→ Exercise data:
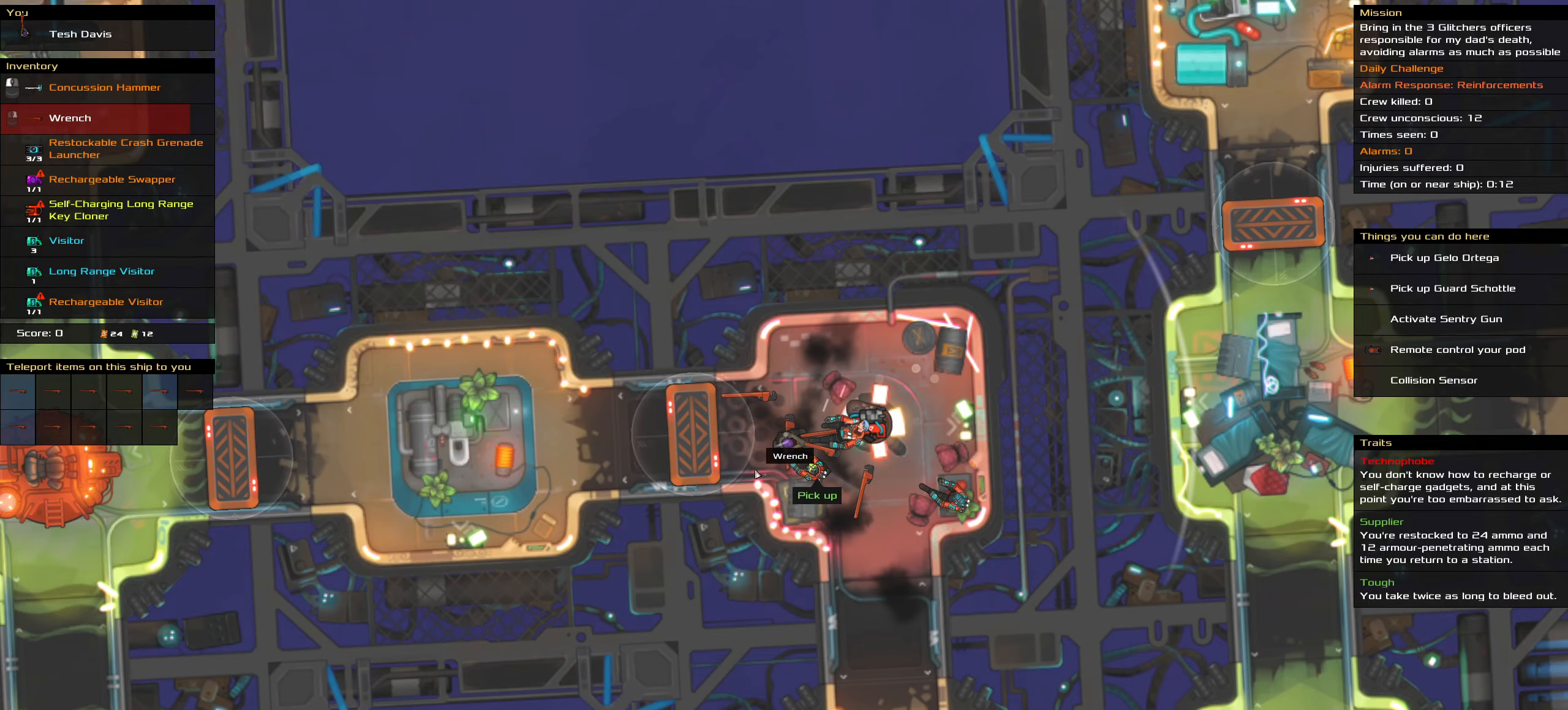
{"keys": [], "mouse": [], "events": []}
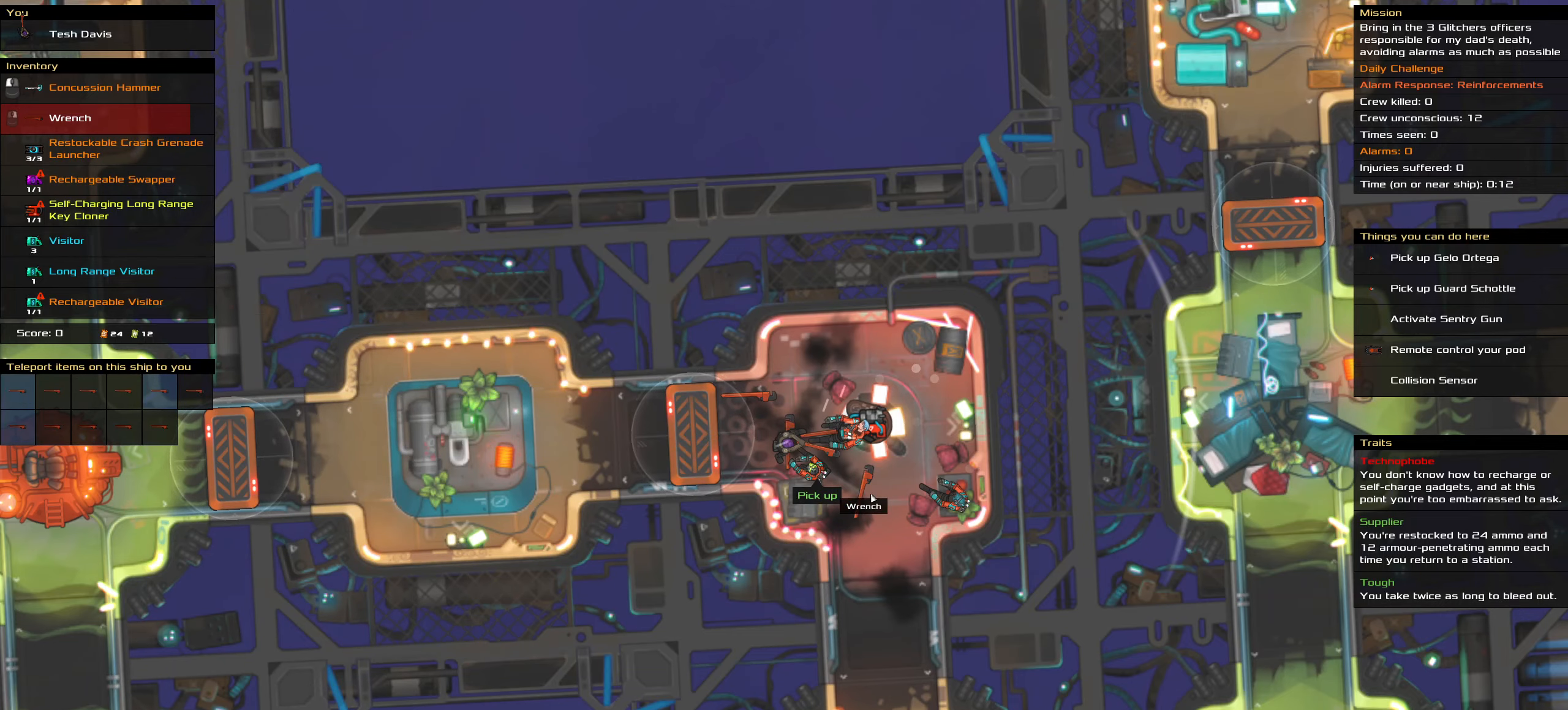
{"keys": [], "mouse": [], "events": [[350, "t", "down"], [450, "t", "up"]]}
--
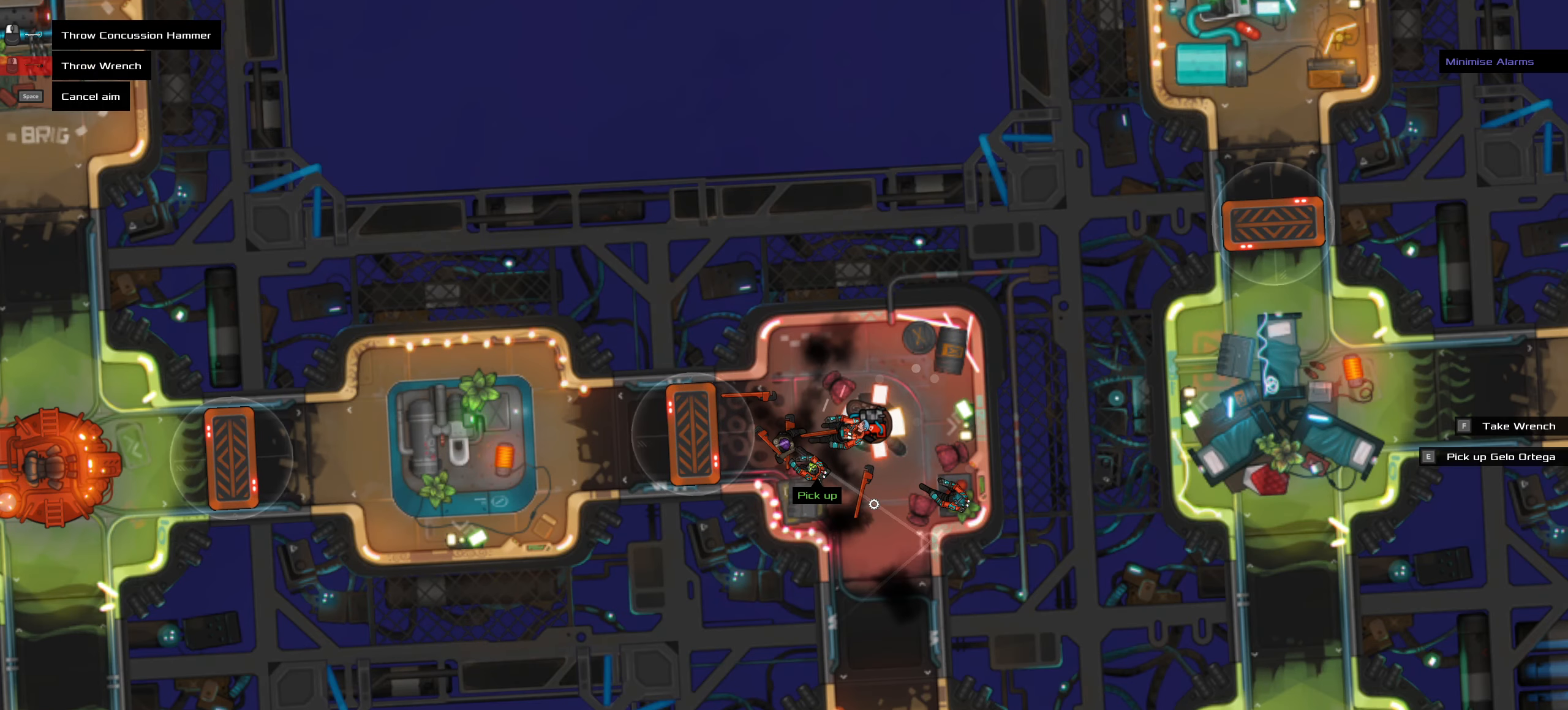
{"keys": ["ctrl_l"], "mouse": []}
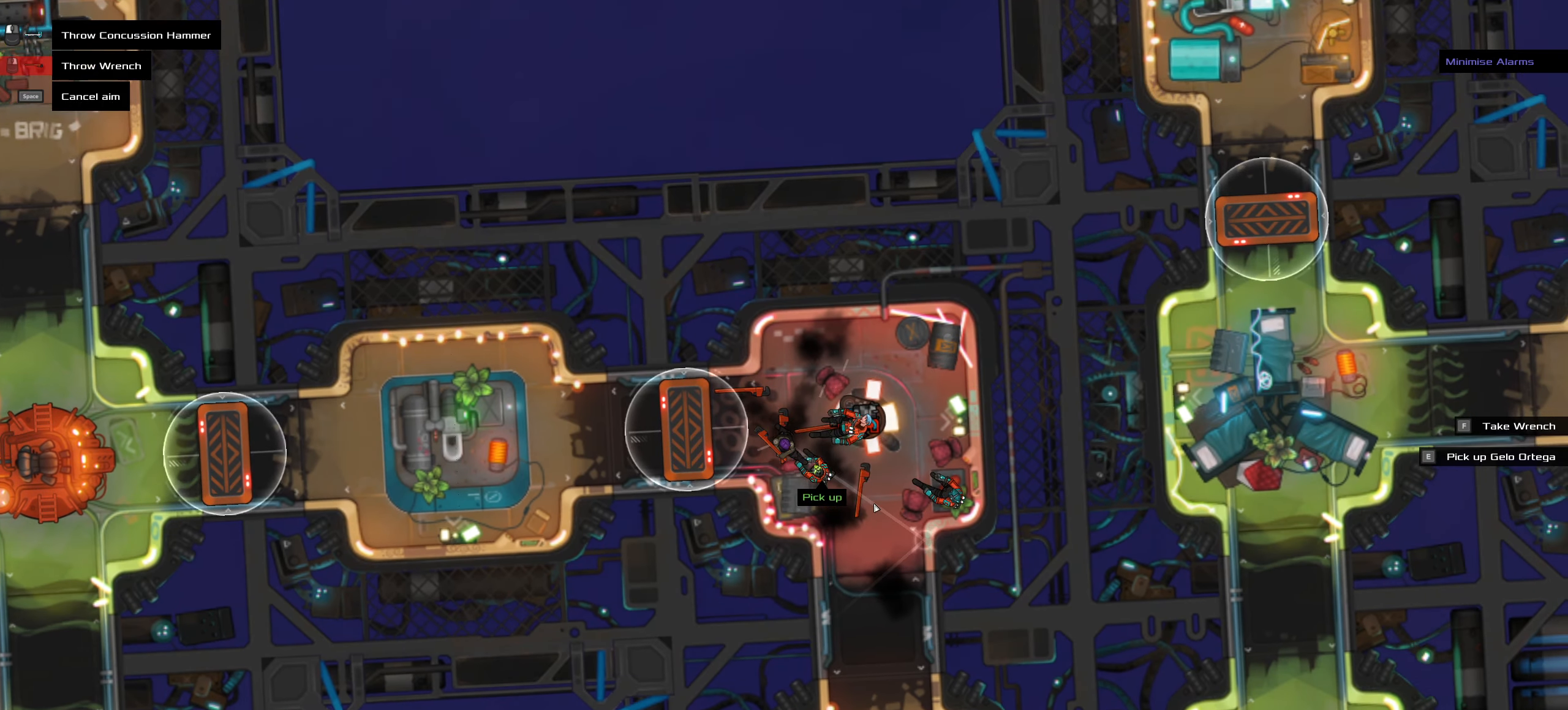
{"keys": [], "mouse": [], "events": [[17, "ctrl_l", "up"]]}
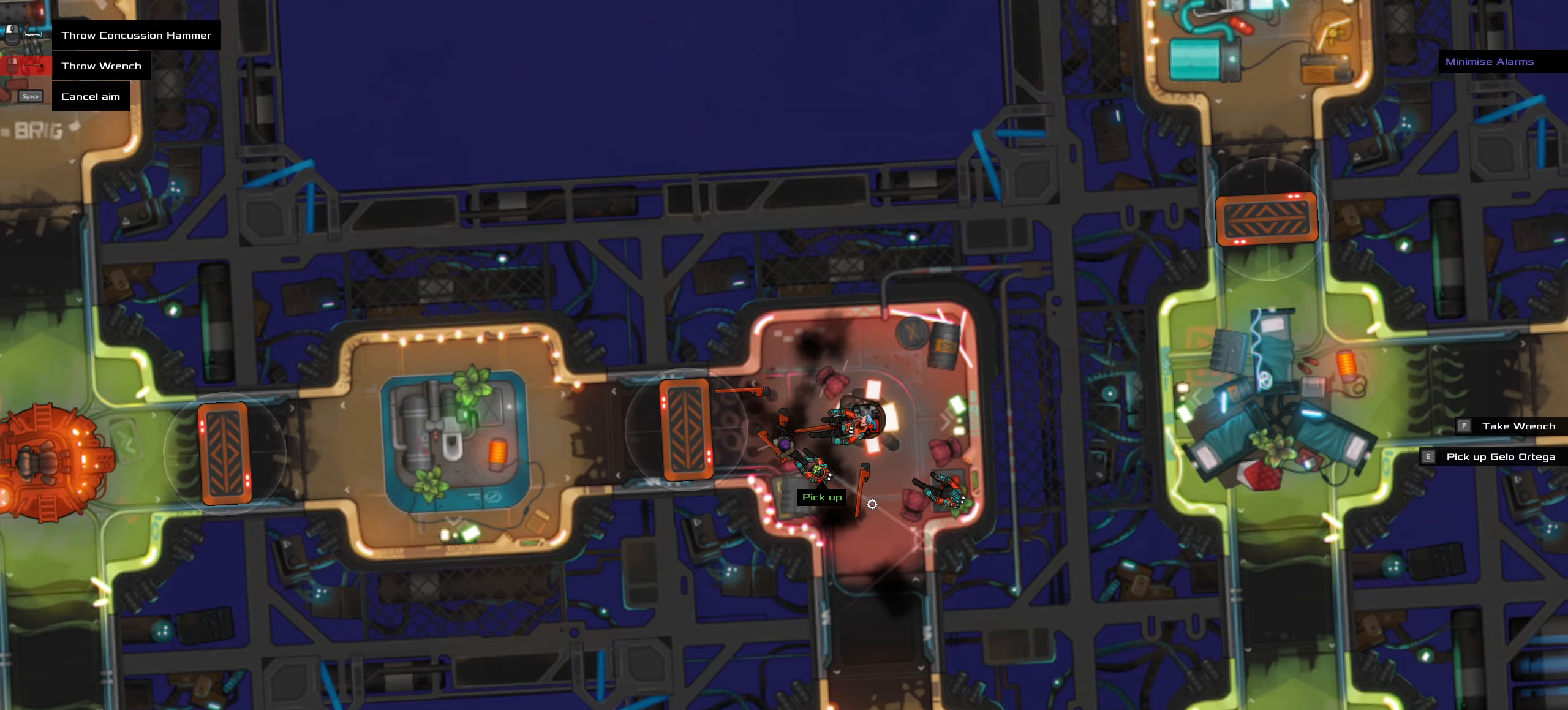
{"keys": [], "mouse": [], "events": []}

→ Work instructions:
Each line containing the word "events" must be pulled from the listing and copied.

→ The answer:
{"keys": [], "mouse": [], "events": []}
{"keys": [], "mouse": [], "events": [[350, "t", "down"], [450, "t", "up"]]}
{"keys": [], "mouse": [], "events": [[17, "ctrl_l", "up"]]}
{"keys": [], "mouse": [], "events": []}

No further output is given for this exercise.